“That’s the original Saina”: Parupalli Kashyap would sum up the stunning 23-21, 9-21, 21-12 victory Saina Nehwal scored over Carolina Marin, in a way that only an old friend and fellow traveller of the same arduous journey around the badminton circuit, would.
In a classic throwback to unfettered times circa 2008 when a teenaged Saina Nehwal was being feted around the shuttling globe for her feistiness without tags like ‘former World No 1’ hanging down her neck like a burden and when it was all about how fearlessly she slayed bigger names, the Indian ace played 75 minutes of unabashedly attacking badminton at the Dubai World Super Series Finals to fight past the World champion Spaniard.
It was only a round robin pool game of the season ender, but the occasion was loaded with belligerence given how shrilly aggressive Carolina Marin can get on the court as the match enters a decider. At the Hamdan stadium, where the World No 1 was pitted against the World No 2 — a rivalry that now looks truly alive and less lopsided — Nehwal had the odds stacked up like those floors of a Dubai sky-scraper. She’d looked heavy-footed on court in her opening match against the Japanese Okuhara. She had lost two massive finals this season to Marin under full public glare that the All England and World Championships invite. The memory of her last win over Marin — not too long ago, mind — had faded under the cloud of self-doubt, though that 1 hr 20 minute three-setter at Lucknow’s Syed Modi meet had come at the start of the same calendar year. And finally, her awkward mix of injuries – a dodgy ankle mostly – had left her doubting herself, when on a fitter day she would’ve fancied reversing the results against Marin without a fuss.
But on a fiery Thursday, Saina Nehwal upturned all concerns of form and fitness, to dish out a vintage treatment that relies on unrestrained attack as much on unyielding defense. The 25-year-old Nehwal would pick every shuttle thrown at her – the first step towards rattling Carolina Marin, who over a very successful season has gotten accustomed to opponents wilting in front of her own aggressive left-handed play. Nehwal was taking the fight deep into the opponent’s trenches, pouncing on every shuttle, even as her shot-selection stayed spot-on throughout.
“I don’t know how to explain it. I never expected to play like this,” Nehwal said later. “I went in with no expectations as I had not trained in the last three weeks due to my Achilles injury. But it was one of my best wins,” she declared. Operating at a furious pace – which was so staggeringly different from her sluggish ways yesterday – Nehwal would stay in every rally in a high quality contest that looked like a good spectacle of a top-board face-off in women’s singles.
Vimal Kumar’s advice
It was coach Vimal Kumar’s calm, sagacious advice upfront that set the tone. “I told her to go all out and try (winning) the first game since after yesterday’s match there was no pain. The main concern was if she could sustain the pace. I think she just enjoyed the situation and played without any expectations,” he said later. Nehwal, sturdy in her defense, and cutting off Marin’s angles (the Spaniard mostly tried the drops forcing Nehwal to lunge on her backhand forecourt), would unleash a fierce attack mixing her cross-courts with tosses to the corners and never backing off from the net-battle.

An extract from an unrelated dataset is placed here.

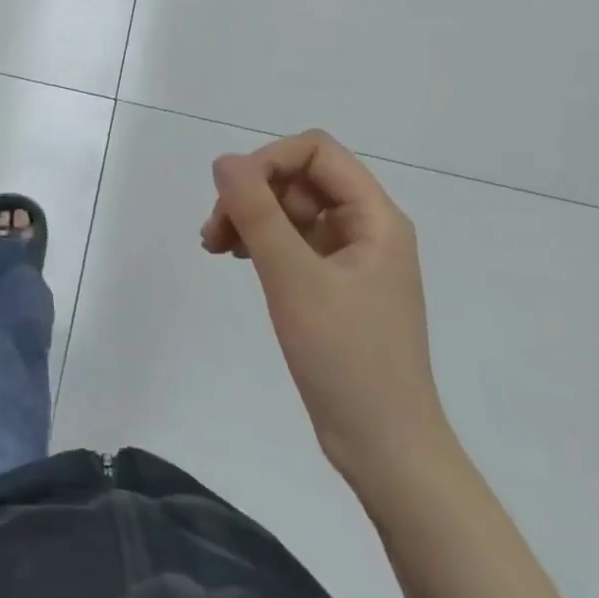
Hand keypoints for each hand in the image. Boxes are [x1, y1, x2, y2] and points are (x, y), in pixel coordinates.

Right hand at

The Indian led 9-3, before allowing Marin 7 straight points to go 15-12 in front. It was at this juncture that Nehwal would pull out the big guns, the power strokes and smashes in her arsenal and grab the lead at 19-16. Marin, though shaken and in disbelief at the riposte, was stretching Nehwal but couldn’t prevent falling back 16-19. The World No 1 levelled at 21-21, but a calm yet determined Nehwal had the upper hand in the longer rallies, winning the big points to frustrate the favourite. The first set pocketed, Saina Nehwal wasn’t willing to let go.
Earlier, Vimal Kumar had hinted that despite her loss in the first match at Dubai, Nehwal had played without pain. In fact, Nehwal had swapped a physio for her strength and conditioning coach Deckline Leitao who travelled with her, since she was still in the recovery and conditioning phase. Nehwal had not played any badminton last three weeks concentrating mainly on strengthening the injured area and had lacked on-court stamina because of lack of court work. “As she starts her full fledged on court sessions she will be back,” Vimal Kumar had said. It happened sooner than was expected, her resolve drawn out no doubt by the fact that it was Marin across the court.
Quite simply, it is the only way to play against Marin, who seemed to be earning an edge over Nehwal: retrieving unstoppably, inducing errors out of Marin’s impatience. Vimal Kumar’s strategising was spot-on on the day, as after a breather of the second set, Nehwal pulled away at 4-4 in the decider. Holding on possessively to that lead, she would drive Marin out of the match with her blitzing attack.
Watching from Hyderabad, where he is undergoing his own rehab and battling an injury-enforced break while he ought to have been in Dubai, Kashyap was inspired. “I love it when she plays like that. It’s inspiring,”he would say. “And I hope she remembers (how she played) today,” he would say, pleased that his buddy had overcome a major mental battle.